=== TEXT EXCERPT ===
Reputation: 43
Using R, I recently got surprised by the output of sapply when used on a factor. Have a look at the following:
> F <- as.factor(c("A", "B", "C", "D", "E", "F"))
> sapply(F, function(x) x)
[1] A B C D E F
Levels: A B C D E F
> sapply(F, function(x) (x=="C"))
[1] FALSE FALSE TRUE FALSE FALSE FALSE
So far so good, both outputs are as expected. But now, it is getting strange:
> sapply(F, function(x) if (TRUE) x else NA)
[1] A B C D E F
Levels: A B C D E F
> sapply(F, function(x) if (x=="C") x else NA)
[1] NA NA 3 NA NA NA
> sapply(F, function(x) {if (x=="C") foo <- "bar"; x})
[1] A B C D E F
Levels: A B C D E F
In these three cases, the first and the last results are as I would expect. The second one is somehow strange: I would expect to get something like [1] NA NA "C" NA NA NA
.
My first guess was that the comparison (x=="C")

=== AVAILABLE DATA ===
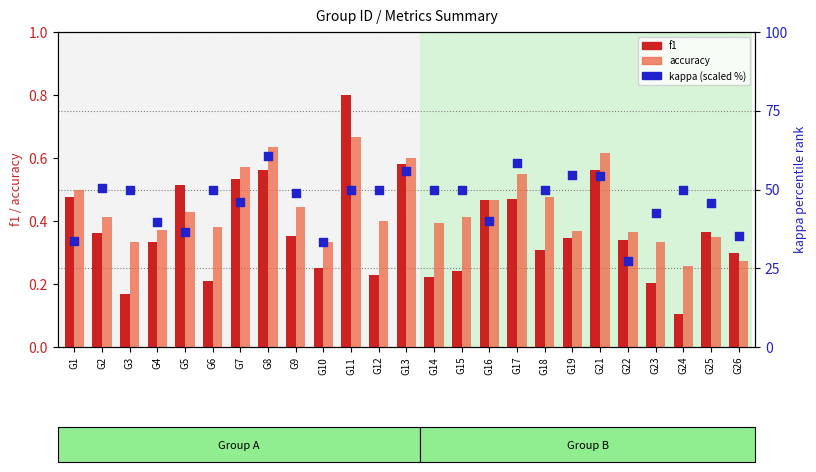

Which series has the widest spread of Y values?

kappa (scaled)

=== WHAT IS EXPECTED ===
Pick up the R forum post about sapply on a factor at the point where it stops and write what comes next. The listing plays no part in this work.

=== OUTPUT OF THE EXERCISE ===
has some impact on the x
value inside of the if-clause. (Not outside of the clause otherwise we would have another result in the last case above.) Probably the x
is treated as its index inside of the clause.
However this guess is not compatible with the following two observations:
> sapply(F, function(x) if (x==x) x else NA)
[1] A B C D E F
Levels: A B C D E F
> sapply(F, function(x) if (x=="C") F[x] else NA)
[1] NA NA 3 NA NA NA
Here, the (x==x)
doesn't seem to have any influence at all and if x
would be its index inside of the clause, we would get back a "C"
instead of a 3
.
My actual questions is: why does this happen? (By now I'm quite sure this is some factor related feature I'm not aware of...)
Upvotes: 2
Views: 237
Reputation: 132576
sapply
is basically lapply
followed by simplify2array
which is in this case simply a call to unlist
.
First let's check if the behavior is caused by lapply
:
lapply(F, function(x) if (x=="C") x else NA)
#[[1]]
#[1] NA
#
#[[2]]
#[1] NA
#
#[[3]]
#[1] C
#Levels: A B C D E F
#
#[[4]]
#[1] NA
#
#[[5]]
#[1] NA
#
#[[6]]
#[1] NA
As you see, the the third element is still a factor. However, the NA
values are of class "logical":
class(lapply(F, function(x) if (x=="C") x else NA)[[1]])
#[1] "logical"
This means two quotes from help("unlist")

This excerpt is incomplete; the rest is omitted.